For one, the plan proposes a private road network and 1,500 new parking spots, which developers claim will “alleviate traffic.” Streetsblog readers may already be yelling about induced demand. Indeed, the SFWD Environmental Assessment Statement paints a dark picture of future gridlock — which the developers have made an enormous effort to obfuscate. They claim that the private roads will improve traffic, and that no further study is needed. Wrong and wrong.
The developers claim that they are creating amenities that will benefit the community. But their proposed (privately managed) “public space” would amount to miniscule additions to a legally required narrow waterfront path. Property owners would be allowed to limit access to this path, which, according to Council Member Antonio Reynoso, will act as a private “back yard” that will not be inviting to the public.
The developers, using some technical trickery, also are seeking to evade other responsibilities to the neighborhood, including accounting for the effect of new residents on already overcrowded Flushing schools, and their obligation to provide any significant affordable housing. They state in their EAS that the development will have no impact on schools or housing because they are comparing the SFWD plan to an alternative plan with fewer amenities, which they say could build "as of right" if they don't get their desired rezoning. The alternative plan also envisions many more parking spaces. Yet many have cast doubt on whether the developers truly could or would even elect to build the alternative "as of right" plan, given the resources they're investing in the proposed rezoning. Such omissions make their environmental review worthless, and are another reason the rezoning must not be approved without an in-depth Environmental Impact Statement.

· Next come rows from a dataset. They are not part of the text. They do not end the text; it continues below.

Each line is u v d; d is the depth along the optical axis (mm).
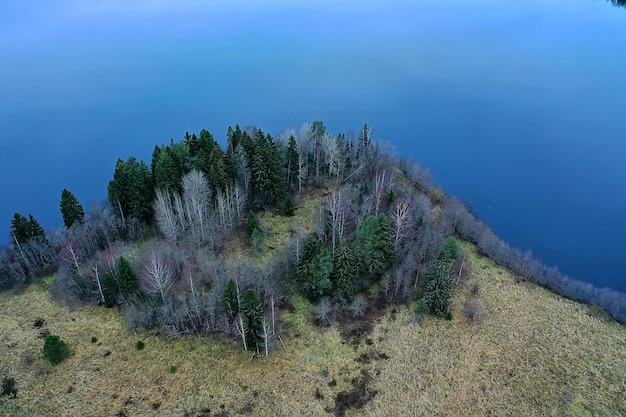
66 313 69312
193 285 70750
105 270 71875
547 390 63500
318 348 66938
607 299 78062
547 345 69812
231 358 64250
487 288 79500
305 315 71375
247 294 61656
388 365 65500
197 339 66125
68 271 73438
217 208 85250
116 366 62125
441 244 81938
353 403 60688
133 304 68750
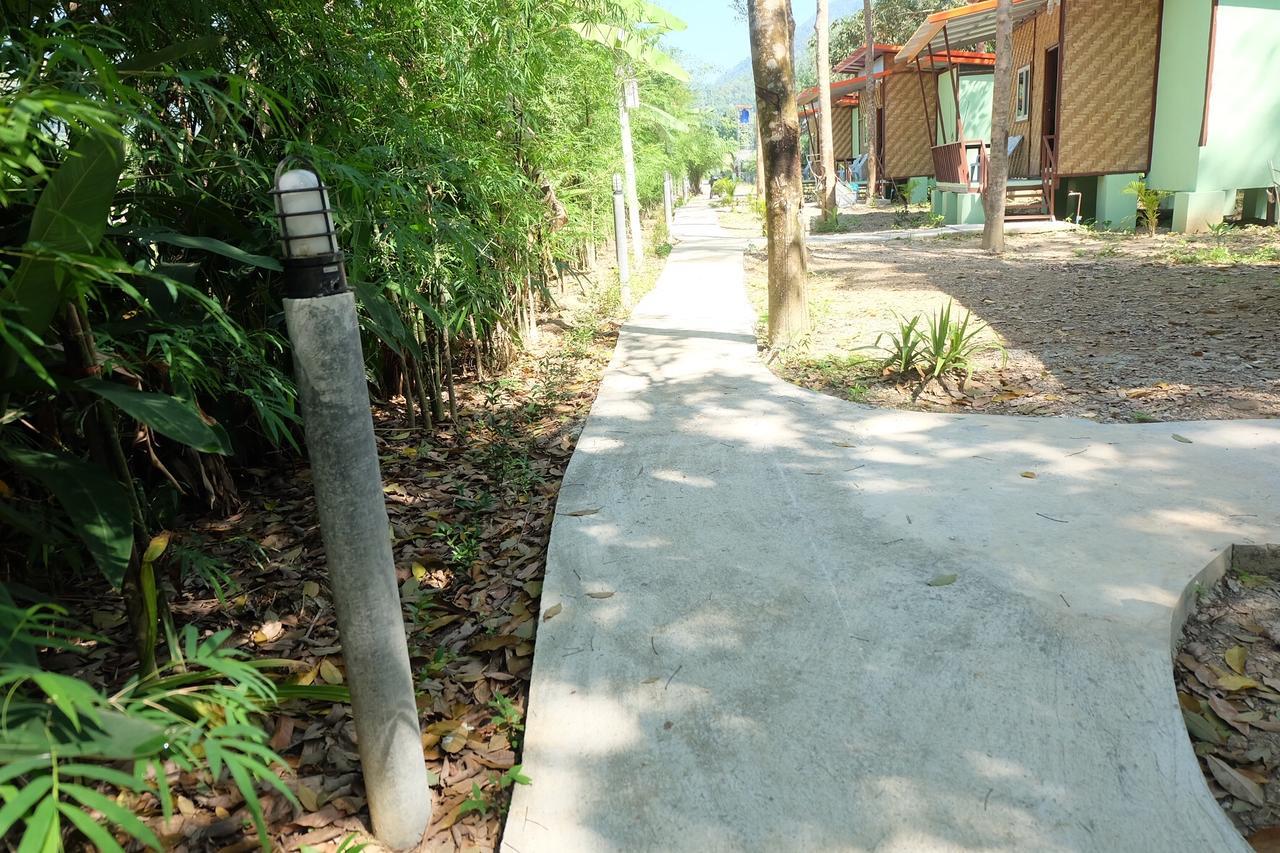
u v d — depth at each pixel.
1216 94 11.74
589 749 2.13
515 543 3.42
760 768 2.03
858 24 38.31
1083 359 5.39
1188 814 1.83
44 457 1.75
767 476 3.78
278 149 3.31
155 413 1.70
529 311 6.99
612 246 15.68
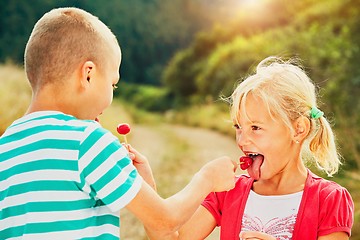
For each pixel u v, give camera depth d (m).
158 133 17.81
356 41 14.12
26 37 42.78
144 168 2.42
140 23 62.12
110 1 59.84
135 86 48.09
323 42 15.62
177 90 35.91
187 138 15.70
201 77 28.30
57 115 2.18
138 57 61.50
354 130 8.18
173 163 10.71
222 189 2.43
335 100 10.36
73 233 2.05
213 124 18.89
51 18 2.24
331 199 2.37
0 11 43.00
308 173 2.51
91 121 2.19
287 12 27.33
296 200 2.42
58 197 2.05
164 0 66.62
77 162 2.08
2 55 40.50
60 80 2.20
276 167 2.44
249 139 2.45
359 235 5.00
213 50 33.84
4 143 2.20
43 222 2.04
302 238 2.36
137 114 26.83
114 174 2.06
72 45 2.19
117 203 2.05
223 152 12.16
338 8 18.45
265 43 22.67
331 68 13.08
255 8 30.16
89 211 2.10
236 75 21.98
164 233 2.18
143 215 2.11
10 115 9.73
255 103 2.43
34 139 2.14
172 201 2.19
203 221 2.57
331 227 2.33
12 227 2.08
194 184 2.31
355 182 6.67
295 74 2.51
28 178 2.09
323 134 2.58
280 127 2.43
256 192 2.53
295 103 2.46
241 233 2.30
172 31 65.25
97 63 2.22
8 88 11.86
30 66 2.24
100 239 2.11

Meanwhile, the “Immigrant Growth Coalition” that supports the rezoning, including developer groups, Council Member Peter Koo and Community Board 7, opposes policies that would reduce congestion and improve road safety such as the Main Street Busway, open streets, or bike lanes! The Main Street Busway opposition stems from the Downtown Flushing Transit Hub Business Improvement District, a property-owners’ organization, whose board does not represent small businesses, but does feature an SFWD developer, F&T Group, as a board member.
The local business improvement district also did not support any open streets in most crowded pedestrian area in the city outside of Times Square, despite significant local enthusiasm. This coalition also vocally opposes public improvements, including open dining, outdoor retail, real public space at the waterfront, and has not committed meaningfully to public waterfront recreation. Further, it has bought up and developed municipal parking lots that could’ve been used for public space, a park, or a bus terminal.
The common thread is enforcement of private interests’ intrusion into public space that prioritizes wealthy condo- and car-owning residents and visitors over the largely working class, rent-burdened tenants of Flushing.
It seems as if the developers want to make Flushing as unlivable as possible until they’re seen as the only option for public space improvements, just like they want to make the neighborhood as expensive as possible until they’ve driven out all of the current tenants to make room for luxury development.
Flushing can create high-quality public space on Main Street, truly public space on the waterfront, and across the neighborhood when the city listens to residents’ needs. The inspiring movement that has grown in Flushing around this decade-long rezoning fight can and will ensure that this unique and vibrant neighborhood provides livability and housing security for its residents.
But that can happen only if the Council listens to the voices of the residents of Flushing over those of developers’ interests.